From: | Kaz Kylheku <221-501-9011@kylheku.com> |
Newsgroups: | comp.compilers |
Date: | Thu, 8 Sep 2016 22:54:13 +0000 (UTC) |
Organization: | Aioe.org NNTP Server |
References: | 16-09-001 16-09-005 16-09-009 16-09-012 16-09-015 |
Injection-Info: | miucha.iecc.com; posting-host="news.iecc.com:2001:470:1f07:1126:0:676f:7373:6970"; logging-data="43074"; mail-complaints-to="abuse@iecc.com" |
Keywords: | C, optimize |
Posted-Date: | 08 Sep 2016 20:44:29 EDT |
On 2016-09-08, George Neuner <gneuner2@comcast.net> wrote:
> On Tue, 6 Sep 2016 21:35:30 +0100, BartC <bc@freeuk.com> wrote:
>
>>On 06/09/2016 03:15, Kaz Kylheku wrote:
>>
>>> A duplicate condition in an if-else chain is unreachable code, which is
>>> probably a bug.
>>>
>>> if (foo) {
>>> ...
>>> } else if (foo) {
>>> /* unreachable */
>>> } else if (bar) {
>>> ...
>>> }
>>
>>It's not necessarily unreachable. For example:
>>
>> if (foo()) { ...}
>> elsif if (foo()) { ... }
>>
>>foo() could return false the first time and true the second time.
>
> In such cases foo doesn't need to be function - it only needs to be a
> [moral equivalent of a C] volatile to exhibit strange behavior.
Two occurrences of an impure expression aren't the same condition.
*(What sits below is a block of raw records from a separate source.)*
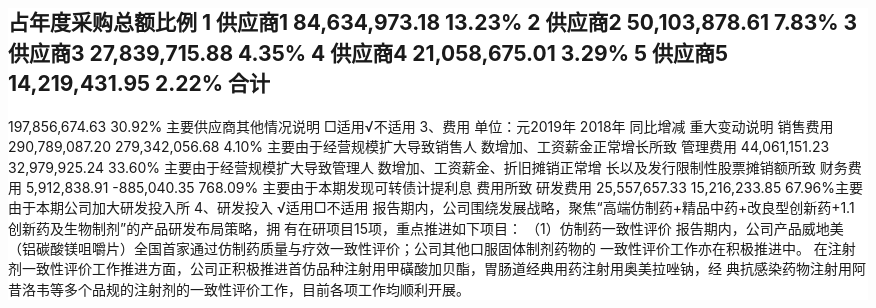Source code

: 占年度采购总额比例
1
供应商1
84,634,973.18
13.23%
2
供应商2
50,103,878.61
7.83%
3
供应商3
27,839,715.88
4.35%
4
供应商4
21,058,675.01
3.29%
5
供应商5
14,219,431.95
2.22%
合计
--
197,856,674.63
30.92%
主要供应商其他情况说明
□适用√不适用
3、费用
单位：元2019年
2018年
同比增减
重大变动说明
销售费用
290,789,087.20
279,342,056.68
4.10%
主要由于经营规模扩大导致销售人
数增加、工资薪金正常增长所致
管理费用
44,061,151.23
32,979,925.24
33.60%
主要由于经营规模扩大导致管理人
数增加、工资薪金、折旧摊销正常增
长以及发行限制性股票摊销额所致
财务费用
5,912,838.91
-885,040.35
768.09%
主要由于本期发现可转债计提利息
费用所致
研发费用
25,557,657.33
15,216,233.85
67.96%主要由于本期公司加大研发投入所
4、研发投入
√适用□不适用
报告期内，公司围绕发展战略，聚焦“高端仿制药+精品中药+改良型创新药+1.1创新药及生物制剂”的产品研发布局策略，拥
有在研项目15项，重点推进如下项目：
（1）仿制药一致性评价
报告期内，公司产品威地美（铝碳酸镁咀嚼片）全国首家通过仿制药质量与疗效一致性评价；公司其他口服固体制剂药物的
一致性评价工作亦在积极推进中。
在注射剂一致性评价工作推进方面，公司正积极推进首仿品种注射用甲磺酸加贝酯，胃肠道经典用药注射用奥美拉唑钠，经
典抗感染药物注射用阿昔洛韦等多个品规的注射剂的一致性评价工作，目前各项工作均顺利开展。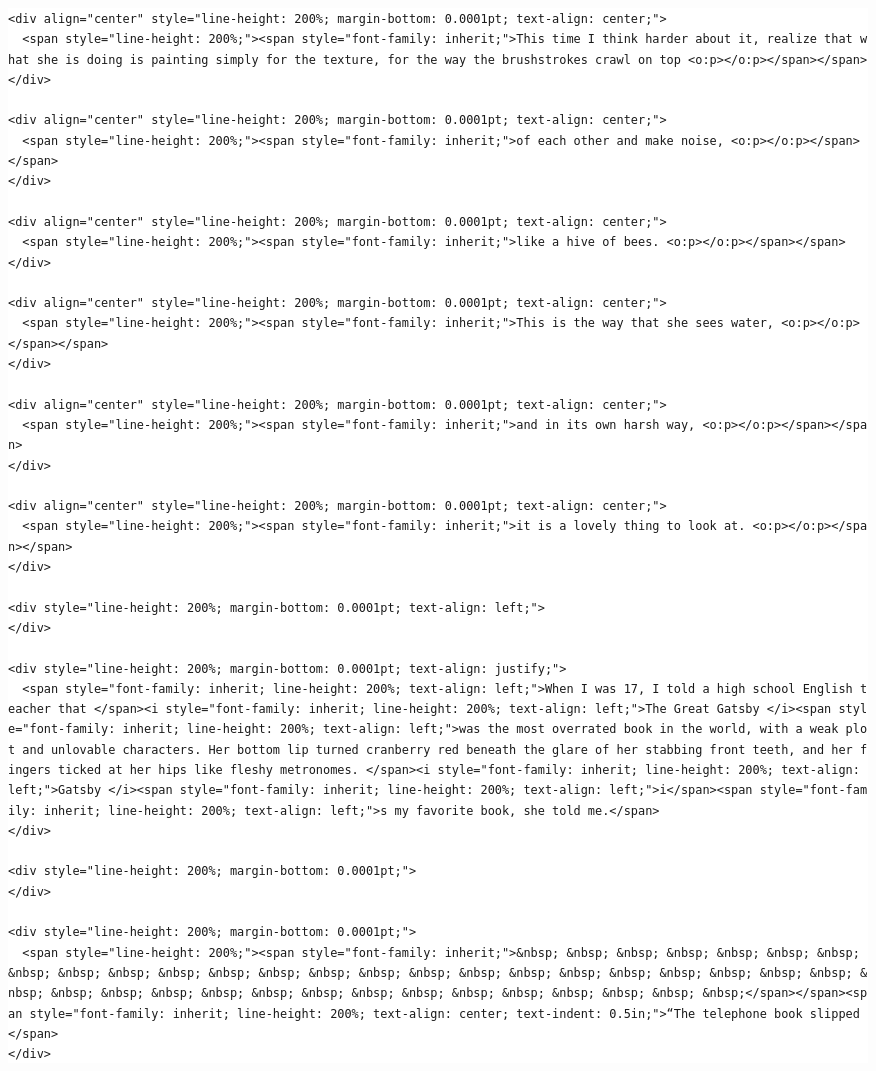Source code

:     <div align="center" style="line-height: 200%; margin-bottom: 0.0001pt; text-align: center;">
      <span style="line-height: 200%;"><span style="font-family: inherit;">This time I think harder about it, realize that what she is doing is painting simply for the texture, for the way the brushstrokes crawl on top <o:p></o:p></span></span>
    </div>
    
    <div align="center" style="line-height: 200%; margin-bottom: 0.0001pt; text-align: center;">
      <span style="line-height: 200%;"><span style="font-family: inherit;">of each other and make noise, <o:p></o:p></span></span>
    </div>
    
    <div align="center" style="line-height: 200%; margin-bottom: 0.0001pt; text-align: center;">
      <span style="line-height: 200%;"><span style="font-family: inherit;">like a hive of bees. <o:p></o:p></span></span>
    </div>
    
    <div align="center" style="line-height: 200%; margin-bottom: 0.0001pt; text-align: center;">
      <span style="line-height: 200%;"><span style="font-family: inherit;">This is the way that she sees water, <o:p></o:p></span></span>
    </div>
    
    <div align="center" style="line-height: 200%; margin-bottom: 0.0001pt; text-align: center;">
      <span style="line-height: 200%;"><span style="font-family: inherit;">and in its own harsh way, <o:p></o:p></span></span>
    </div>
    
    <div align="center" style="line-height: 200%; margin-bottom: 0.0001pt; text-align: center;">
      <span style="line-height: 200%;"><span style="font-family: inherit;">it is a lovely thing to look at. <o:p></o:p></span></span>
    </div>
    
    <div style="line-height: 200%; margin-bottom: 0.0001pt; text-align: left;">
    </div>
    
    <div style="line-height: 200%; margin-bottom: 0.0001pt; text-align: justify;">
      <span style="font-family: inherit; line-height: 200%; text-align: left;">When I was 17, I told a high school English teacher that </span><i style="font-family: inherit; line-height: 200%; text-align: left;">The Great Gatsby </i><span style="font-family: inherit; line-height: 200%; text-align: left;">was the most overrated book in the world, with a weak plot and unlovable characters. Her bottom lip turned cranberry red beneath the glare of her stabbing front teeth, and her fingers ticked at her hips like fleshy metronomes. </span><i style="font-family: inherit; line-height: 200%; text-align: left;">Gatsby </i><span style="font-family: inherit; line-height: 200%; text-align: left;">i</span><span style="font-family: inherit; line-height: 200%; text-align: left;">s my favorite book, she told me.</span>
    </div>
    
    <div style="line-height: 200%; margin-bottom: 0.0001pt;">
    </div>
    
    <div style="line-height: 200%; margin-bottom: 0.0001pt;">
      <span style="line-height: 200%;"><span style="font-family: inherit;">&nbsp; &nbsp; &nbsp; &nbsp; &nbsp; &nbsp; &nbsp; &nbsp; &nbsp; &nbsp; &nbsp; &nbsp; &nbsp; &nbsp; &nbsp; &nbsp; &nbsp; &nbsp; &nbsp; &nbsp; &nbsp; &nbsp; &nbsp; &nbsp; &nbsp; &nbsp; &nbsp; &nbsp; &nbsp; &nbsp; &nbsp; &nbsp; &nbsp; &nbsp; &nbsp; &nbsp; &nbsp; &nbsp; &nbsp;</span></span><span style="font-family: inherit; line-height: 200%; text-align: center; text-indent: 0.5in;">“The telephone book slipped</span>
    </div>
If a compiler wants to rearrange the code so that the result of such
an expression is to appear in multiple places (where in the original
source language, the corresponding expression appears just once), it
must introduce a temporary variable to hold the result, and propagate
the variable. Otherwise the multiple evaluations will lead to
unpleasant surprised.
;; poor: copies of code fragment (foo) literally proliferated
(let ((code-fragment '(foo))
(temp (gensym)))
`(cond (,code-fragment ...)
(,code-fragment ...) ;; not same; potentially reachable!
...)))
;; correct:
(let ((code-fragment '(foo))
(temp (gensym)))
`(let ((,temp ,code-fragment)) ;; eval code fragment to temporary
(cond (,temp ...) ;; proliferate temporary
(,temp ...) ;; unreachable!
...)))
Anyway, this was originally about translating C switch statements, where
the conditions are pure expressions, being integer constants. "else if
(foo()) ..." is an unlikely translation of a standard C switch case.